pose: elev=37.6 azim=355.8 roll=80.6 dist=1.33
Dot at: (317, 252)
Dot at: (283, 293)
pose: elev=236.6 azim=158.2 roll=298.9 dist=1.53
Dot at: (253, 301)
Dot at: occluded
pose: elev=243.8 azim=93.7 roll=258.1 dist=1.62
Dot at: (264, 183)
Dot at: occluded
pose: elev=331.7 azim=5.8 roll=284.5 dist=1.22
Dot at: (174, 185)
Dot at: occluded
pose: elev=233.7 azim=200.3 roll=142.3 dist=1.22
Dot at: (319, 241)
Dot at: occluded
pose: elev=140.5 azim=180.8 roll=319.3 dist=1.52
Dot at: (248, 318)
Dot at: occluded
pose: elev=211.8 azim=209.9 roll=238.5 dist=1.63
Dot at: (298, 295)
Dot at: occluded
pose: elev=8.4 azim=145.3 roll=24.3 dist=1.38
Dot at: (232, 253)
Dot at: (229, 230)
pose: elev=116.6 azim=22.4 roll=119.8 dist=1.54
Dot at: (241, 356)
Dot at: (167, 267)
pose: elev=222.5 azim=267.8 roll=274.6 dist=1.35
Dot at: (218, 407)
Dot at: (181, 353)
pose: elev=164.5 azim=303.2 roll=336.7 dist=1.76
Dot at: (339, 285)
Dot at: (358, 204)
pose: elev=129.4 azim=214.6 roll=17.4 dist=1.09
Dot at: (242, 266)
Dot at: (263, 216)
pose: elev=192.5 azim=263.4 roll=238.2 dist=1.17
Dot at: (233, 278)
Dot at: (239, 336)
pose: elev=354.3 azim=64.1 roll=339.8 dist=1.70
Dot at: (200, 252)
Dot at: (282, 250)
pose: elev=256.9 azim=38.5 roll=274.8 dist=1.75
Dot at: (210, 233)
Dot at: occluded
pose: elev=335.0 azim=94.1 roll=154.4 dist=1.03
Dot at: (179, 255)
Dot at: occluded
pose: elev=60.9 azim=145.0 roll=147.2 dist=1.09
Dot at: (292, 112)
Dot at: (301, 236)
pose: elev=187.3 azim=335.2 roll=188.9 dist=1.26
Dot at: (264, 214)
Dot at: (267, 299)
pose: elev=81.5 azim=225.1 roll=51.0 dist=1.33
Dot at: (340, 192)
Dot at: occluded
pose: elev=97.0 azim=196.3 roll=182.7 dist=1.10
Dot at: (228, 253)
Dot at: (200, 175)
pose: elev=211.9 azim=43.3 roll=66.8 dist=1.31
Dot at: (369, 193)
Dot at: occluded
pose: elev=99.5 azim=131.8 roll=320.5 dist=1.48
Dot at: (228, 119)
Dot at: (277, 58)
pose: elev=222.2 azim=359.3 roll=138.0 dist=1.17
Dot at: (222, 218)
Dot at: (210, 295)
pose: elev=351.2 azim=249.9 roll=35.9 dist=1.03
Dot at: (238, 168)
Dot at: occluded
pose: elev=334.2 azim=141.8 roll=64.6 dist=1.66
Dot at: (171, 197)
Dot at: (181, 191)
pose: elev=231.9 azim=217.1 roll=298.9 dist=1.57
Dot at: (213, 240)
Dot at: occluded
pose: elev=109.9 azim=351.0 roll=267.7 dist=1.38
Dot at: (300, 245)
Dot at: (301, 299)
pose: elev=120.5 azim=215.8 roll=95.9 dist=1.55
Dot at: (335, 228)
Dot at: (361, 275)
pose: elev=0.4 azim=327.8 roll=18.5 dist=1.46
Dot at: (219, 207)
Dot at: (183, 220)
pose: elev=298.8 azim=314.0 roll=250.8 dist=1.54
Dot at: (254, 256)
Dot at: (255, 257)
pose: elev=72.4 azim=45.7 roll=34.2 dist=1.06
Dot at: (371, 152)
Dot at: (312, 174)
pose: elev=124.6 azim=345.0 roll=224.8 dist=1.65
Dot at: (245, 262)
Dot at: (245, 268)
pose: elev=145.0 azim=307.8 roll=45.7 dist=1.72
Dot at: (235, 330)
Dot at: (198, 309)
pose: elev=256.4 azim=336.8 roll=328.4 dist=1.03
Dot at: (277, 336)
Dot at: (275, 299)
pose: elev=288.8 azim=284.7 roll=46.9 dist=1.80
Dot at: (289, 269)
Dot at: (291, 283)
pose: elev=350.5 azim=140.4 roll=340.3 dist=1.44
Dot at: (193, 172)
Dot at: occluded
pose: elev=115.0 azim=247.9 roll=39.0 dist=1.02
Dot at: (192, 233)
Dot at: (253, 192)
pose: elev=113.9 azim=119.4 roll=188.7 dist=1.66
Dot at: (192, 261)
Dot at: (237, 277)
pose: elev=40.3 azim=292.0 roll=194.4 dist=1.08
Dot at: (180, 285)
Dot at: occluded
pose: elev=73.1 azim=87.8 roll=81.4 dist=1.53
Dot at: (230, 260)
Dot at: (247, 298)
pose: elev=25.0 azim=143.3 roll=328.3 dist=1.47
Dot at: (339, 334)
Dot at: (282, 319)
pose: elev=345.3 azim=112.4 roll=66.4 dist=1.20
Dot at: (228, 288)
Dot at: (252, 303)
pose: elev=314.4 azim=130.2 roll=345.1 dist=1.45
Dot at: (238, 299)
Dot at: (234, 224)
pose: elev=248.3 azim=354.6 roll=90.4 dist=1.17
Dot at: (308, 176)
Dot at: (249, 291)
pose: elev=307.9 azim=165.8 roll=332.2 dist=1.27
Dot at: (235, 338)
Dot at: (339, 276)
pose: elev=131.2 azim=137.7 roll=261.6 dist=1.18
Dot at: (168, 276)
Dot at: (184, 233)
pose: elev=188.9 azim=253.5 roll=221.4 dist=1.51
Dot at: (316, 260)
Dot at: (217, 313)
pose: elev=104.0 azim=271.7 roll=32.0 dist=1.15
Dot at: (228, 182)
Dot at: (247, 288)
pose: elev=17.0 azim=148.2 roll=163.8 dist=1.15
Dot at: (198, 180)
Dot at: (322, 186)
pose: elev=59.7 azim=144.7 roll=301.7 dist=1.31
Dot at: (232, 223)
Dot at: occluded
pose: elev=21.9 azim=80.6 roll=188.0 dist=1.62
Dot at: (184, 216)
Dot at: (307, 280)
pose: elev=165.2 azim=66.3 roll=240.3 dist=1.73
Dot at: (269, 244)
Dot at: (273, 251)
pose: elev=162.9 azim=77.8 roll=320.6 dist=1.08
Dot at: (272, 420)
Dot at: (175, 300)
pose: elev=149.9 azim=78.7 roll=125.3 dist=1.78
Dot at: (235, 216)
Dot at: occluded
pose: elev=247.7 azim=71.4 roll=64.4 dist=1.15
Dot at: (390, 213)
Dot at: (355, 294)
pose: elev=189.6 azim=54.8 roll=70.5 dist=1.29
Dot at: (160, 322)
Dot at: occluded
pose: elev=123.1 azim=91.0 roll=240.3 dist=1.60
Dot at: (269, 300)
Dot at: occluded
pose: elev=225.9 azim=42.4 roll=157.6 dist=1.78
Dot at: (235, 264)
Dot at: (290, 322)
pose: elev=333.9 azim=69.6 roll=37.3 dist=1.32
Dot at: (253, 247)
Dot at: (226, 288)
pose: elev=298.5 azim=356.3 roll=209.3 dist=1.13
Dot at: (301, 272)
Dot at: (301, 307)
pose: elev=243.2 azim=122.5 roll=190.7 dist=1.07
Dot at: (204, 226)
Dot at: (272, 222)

+++++

REQUEST => Replace "pose" with "view" in the lines starting at the one containing "pose: elev=354.3 azim=64.1" and ending at the one containing "Dot at: (181, 191)", leaving all else unchanged, and give only those lines.

SOLUTION TO THE PROBLEM =>
view: elev=354.3 azim=64.1 roll=339.8 dist=1.70
Dot at: (200, 252)
Dot at: (282, 250)
view: elev=256.9 azim=38.5 roll=274.8 dist=1.75
Dot at: (210, 233)
Dot at: occluded
view: elev=335.0 azim=94.1 roll=154.4 dist=1.03
Dot at: (179, 255)
Dot at: occluded
view: elev=60.9 azim=145.0 roll=147.2 dist=1.09
Dot at: (292, 112)
Dot at: (301, 236)
view: elev=187.3 azim=335.2 roll=188.9 dist=1.26
Dot at: (264, 214)
Dot at: (267, 299)
view: elev=81.5 azim=225.1 roll=51.0 dist=1.33
Dot at: (340, 192)
Dot at: occluded
view: elev=97.0 azim=196.3 roll=182.7 dist=1.10
Dot at: (228, 253)
Dot at: (200, 175)
view: elev=211.9 azim=43.3 roll=66.8 dist=1.31
Dot at: (369, 193)
Dot at: occluded
view: elev=99.5 azim=131.8 roll=320.5 dist=1.48
Dot at: (228, 119)
Dot at: (277, 58)
view: elev=222.2 azim=359.3 roll=138.0 dist=1.17
Dot at: (222, 218)
Dot at: (210, 295)
view: elev=351.2 azim=249.9 roll=35.9 dist=1.03
Dot at: (238, 168)
Dot at: occluded
view: elev=334.2 azim=141.8 roll=64.6 dist=1.66
Dot at: (171, 197)
Dot at: (181, 191)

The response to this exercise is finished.